6. So much for Georgia’s defense climbing back into respectable statistical air. After reaching fifth in the SEC in yards allowed, the Bulldogs plummeted to ninth, and are 53rd nationally. They’ve yielded 386.9 yards per game, which if the season ended now would be the worst for Georgia since 1994. (Last year’s season average of 357.8 was the third-worst, surpassed only by 1999.) Yes, the game has changed over the past few years. But bad stats are still bad stats.

7. Georgia has now allowed 30.2 points per game. That’s on pace for the worst in program history, far surpassing the 25.9 points per game in 2009, the final year of Willie Martinez’s tenure.

8. And the worst stat of all: Georgia now ranks 121st nationally – ahead of only Air Force and Eastern Michigan – in turnovers forced. The Bulldogs have forced nine turnovers in 10 games.

9. Meanwhile, Georgia’s offense climbed to 19th nationally, and fourth in the SEC, behind Texas A&M, Auburn and Missouri. The Bulldogs are 16th nationally in passing offense, and Murray is 15th nationally in pass efficiency, and second in the SEC, behind only Johnny Manziel. (A.J. McCarron is all the way down at 46th, and fourth in the SEC, but go ahead, let that Heisman campaign keep going.)

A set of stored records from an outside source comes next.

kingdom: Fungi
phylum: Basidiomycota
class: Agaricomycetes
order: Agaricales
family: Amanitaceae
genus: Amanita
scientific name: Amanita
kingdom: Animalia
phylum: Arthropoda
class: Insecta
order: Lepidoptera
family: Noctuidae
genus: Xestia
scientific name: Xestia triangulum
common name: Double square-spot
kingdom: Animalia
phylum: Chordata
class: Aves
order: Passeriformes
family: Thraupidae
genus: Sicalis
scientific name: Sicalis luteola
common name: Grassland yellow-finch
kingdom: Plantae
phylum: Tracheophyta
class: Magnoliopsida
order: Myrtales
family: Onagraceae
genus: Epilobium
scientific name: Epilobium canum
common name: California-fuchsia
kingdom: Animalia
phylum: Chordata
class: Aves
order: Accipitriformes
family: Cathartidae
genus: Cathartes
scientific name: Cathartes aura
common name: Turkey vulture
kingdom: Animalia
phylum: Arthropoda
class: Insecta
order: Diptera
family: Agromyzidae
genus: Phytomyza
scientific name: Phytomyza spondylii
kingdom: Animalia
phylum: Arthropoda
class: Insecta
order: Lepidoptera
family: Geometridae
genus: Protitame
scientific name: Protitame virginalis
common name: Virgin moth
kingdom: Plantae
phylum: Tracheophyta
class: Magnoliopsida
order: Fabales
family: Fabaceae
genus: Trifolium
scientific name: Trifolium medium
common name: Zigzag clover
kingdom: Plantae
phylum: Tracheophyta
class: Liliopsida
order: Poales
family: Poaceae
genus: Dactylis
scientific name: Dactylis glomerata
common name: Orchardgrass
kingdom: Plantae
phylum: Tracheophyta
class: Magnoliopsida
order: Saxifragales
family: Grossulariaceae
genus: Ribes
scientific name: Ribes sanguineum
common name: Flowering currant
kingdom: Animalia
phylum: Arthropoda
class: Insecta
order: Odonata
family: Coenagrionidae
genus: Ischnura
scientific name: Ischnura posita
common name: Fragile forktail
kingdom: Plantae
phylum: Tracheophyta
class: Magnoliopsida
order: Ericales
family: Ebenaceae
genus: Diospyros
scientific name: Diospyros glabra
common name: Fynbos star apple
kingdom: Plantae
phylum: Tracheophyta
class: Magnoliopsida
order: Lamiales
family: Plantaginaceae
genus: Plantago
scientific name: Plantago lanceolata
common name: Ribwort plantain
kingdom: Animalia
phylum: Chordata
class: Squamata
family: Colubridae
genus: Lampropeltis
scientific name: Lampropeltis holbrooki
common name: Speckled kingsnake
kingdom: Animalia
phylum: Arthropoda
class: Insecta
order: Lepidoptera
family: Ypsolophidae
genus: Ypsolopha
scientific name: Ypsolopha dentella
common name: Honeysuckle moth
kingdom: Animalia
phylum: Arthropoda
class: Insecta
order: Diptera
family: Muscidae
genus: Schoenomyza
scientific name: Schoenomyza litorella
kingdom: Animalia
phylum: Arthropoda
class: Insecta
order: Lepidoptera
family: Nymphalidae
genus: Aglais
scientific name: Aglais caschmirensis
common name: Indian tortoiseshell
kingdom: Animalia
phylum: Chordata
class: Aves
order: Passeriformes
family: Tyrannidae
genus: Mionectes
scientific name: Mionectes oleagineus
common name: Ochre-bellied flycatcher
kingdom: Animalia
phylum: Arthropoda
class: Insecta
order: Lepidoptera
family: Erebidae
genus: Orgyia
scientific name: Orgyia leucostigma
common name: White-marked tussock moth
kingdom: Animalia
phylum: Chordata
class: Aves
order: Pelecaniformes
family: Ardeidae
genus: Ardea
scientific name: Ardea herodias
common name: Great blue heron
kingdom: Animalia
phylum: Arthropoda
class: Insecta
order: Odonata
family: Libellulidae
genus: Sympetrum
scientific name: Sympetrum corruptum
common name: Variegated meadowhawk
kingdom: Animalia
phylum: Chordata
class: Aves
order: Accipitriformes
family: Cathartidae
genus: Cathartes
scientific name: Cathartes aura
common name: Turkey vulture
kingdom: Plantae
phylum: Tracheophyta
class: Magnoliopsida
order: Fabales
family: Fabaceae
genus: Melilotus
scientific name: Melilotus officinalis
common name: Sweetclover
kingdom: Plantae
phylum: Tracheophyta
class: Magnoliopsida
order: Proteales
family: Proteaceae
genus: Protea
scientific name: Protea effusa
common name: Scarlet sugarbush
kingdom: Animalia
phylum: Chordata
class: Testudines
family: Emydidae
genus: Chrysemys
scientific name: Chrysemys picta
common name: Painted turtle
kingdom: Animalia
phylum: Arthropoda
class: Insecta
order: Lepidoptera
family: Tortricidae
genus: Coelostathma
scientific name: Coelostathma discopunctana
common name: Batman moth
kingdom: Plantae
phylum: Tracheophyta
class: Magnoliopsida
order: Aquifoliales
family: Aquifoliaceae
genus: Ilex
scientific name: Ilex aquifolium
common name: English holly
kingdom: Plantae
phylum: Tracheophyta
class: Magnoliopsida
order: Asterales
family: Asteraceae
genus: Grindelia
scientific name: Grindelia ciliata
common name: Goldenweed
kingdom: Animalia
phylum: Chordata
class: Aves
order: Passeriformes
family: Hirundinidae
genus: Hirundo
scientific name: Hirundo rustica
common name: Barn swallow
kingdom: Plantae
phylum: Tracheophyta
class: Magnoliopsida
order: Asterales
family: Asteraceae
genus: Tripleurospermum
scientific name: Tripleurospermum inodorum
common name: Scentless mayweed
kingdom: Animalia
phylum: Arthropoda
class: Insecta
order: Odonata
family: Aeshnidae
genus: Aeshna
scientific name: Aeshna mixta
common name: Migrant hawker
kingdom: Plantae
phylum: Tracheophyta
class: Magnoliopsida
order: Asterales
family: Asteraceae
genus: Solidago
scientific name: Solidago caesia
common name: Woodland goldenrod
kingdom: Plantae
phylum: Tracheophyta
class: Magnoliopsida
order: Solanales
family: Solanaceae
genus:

10. We can delve later more deeply into the bowl situation. But let’s just say that I continue to believe what I did two weeks ago when I left Jacksonville: There’s a good chance I’ll be back here. The Chick-fil-A and Music City also remain possibilities, with an outside chance at the Outback. But the BCS, Cotton and Capital One are off the table now.

Finally, a few more quotes from the postgame that didn’t make it in but I thought were worthy of passing along:

“Even though this may not be the record we intended to be, this team will always go down as a team that never gave up.” – Corey Moore, junior safety.

“Anytime we lose it’s pretty dang silent. You could look on anyone’s face and tell it was heartbreaking. Just like any other loss. This one maybe more so, because of that last play.” – John Theus, sophomore tackle.

“Just two young guys,” Moore said. “You have to put yourself in their shoes. Something happened. It’s a lot just to handle. The only thing I could tell those guys is I’m here. If there’s anything you need, I’m here.” – Moore.

“That was a tough one to swallow. But they made the play at the end of the game. We got down there and had another shot. I wish we had got it off in the end zone. But just an unbelievable effort by our guys. An unbelievable atmosphere. It was a tough one to swallow, but you’ve gotta give them guys credit, they made one more play than us.” – Mike Bobo, offensive coordinator.